▸ ASSIGNED TASK: Where in the data does the word "nodeValue" appear? Find those lines and copy them.

________________

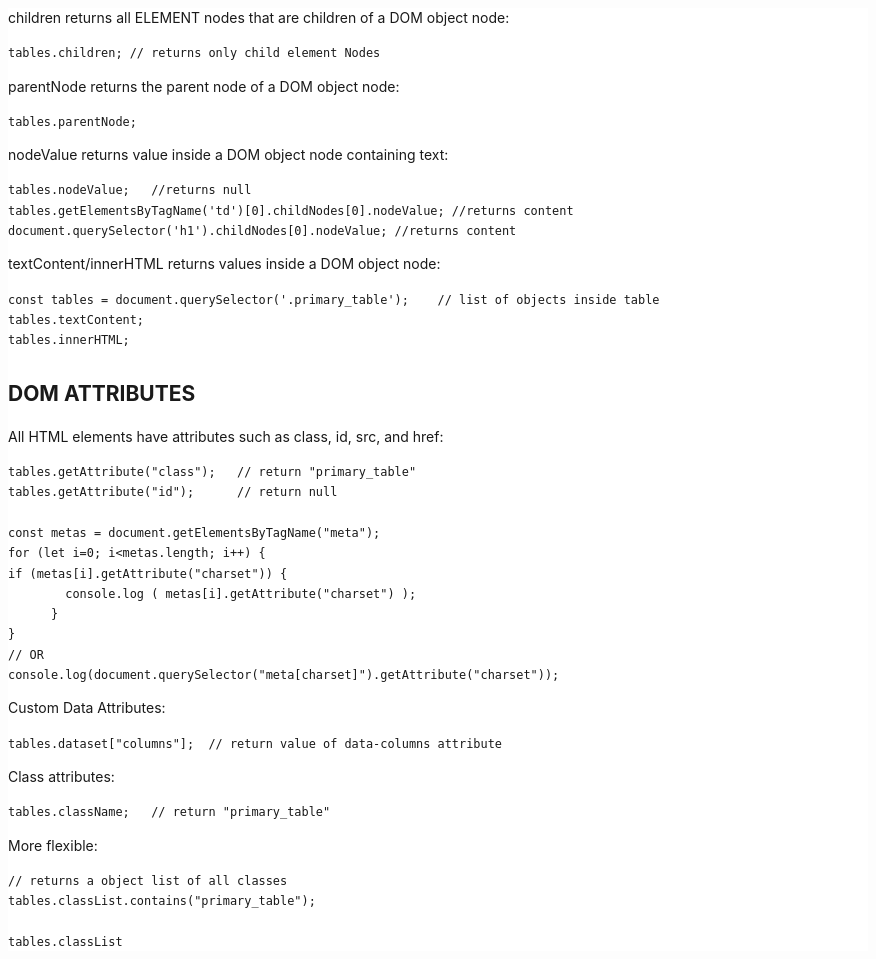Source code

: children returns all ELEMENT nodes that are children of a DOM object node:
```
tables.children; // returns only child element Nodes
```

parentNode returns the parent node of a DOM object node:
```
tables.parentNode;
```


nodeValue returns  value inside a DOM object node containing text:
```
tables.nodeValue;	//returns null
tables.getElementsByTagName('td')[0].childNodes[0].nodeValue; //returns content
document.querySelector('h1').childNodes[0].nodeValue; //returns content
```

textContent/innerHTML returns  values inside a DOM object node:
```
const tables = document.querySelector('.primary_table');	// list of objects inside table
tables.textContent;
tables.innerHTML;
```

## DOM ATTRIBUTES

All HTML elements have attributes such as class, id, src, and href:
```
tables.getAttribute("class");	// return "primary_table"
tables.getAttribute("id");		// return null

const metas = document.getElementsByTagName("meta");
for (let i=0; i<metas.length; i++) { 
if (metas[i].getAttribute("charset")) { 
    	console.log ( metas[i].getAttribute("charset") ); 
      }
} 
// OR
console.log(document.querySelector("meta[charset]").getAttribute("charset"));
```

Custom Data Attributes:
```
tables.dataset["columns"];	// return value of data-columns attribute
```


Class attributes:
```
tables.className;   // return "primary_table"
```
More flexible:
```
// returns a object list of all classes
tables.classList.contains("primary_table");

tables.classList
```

________________

▸ PROBLEM SOLUTION:
nodeValue returns  value inside a DOM object node containing text:
tables.nodeValue;	//returns null
tables.getElementsByTagName('td')[0].childNodes[0].nodeValue; //returns content
document.querySelector('h1').childNodes[0].nodeValue; //returns content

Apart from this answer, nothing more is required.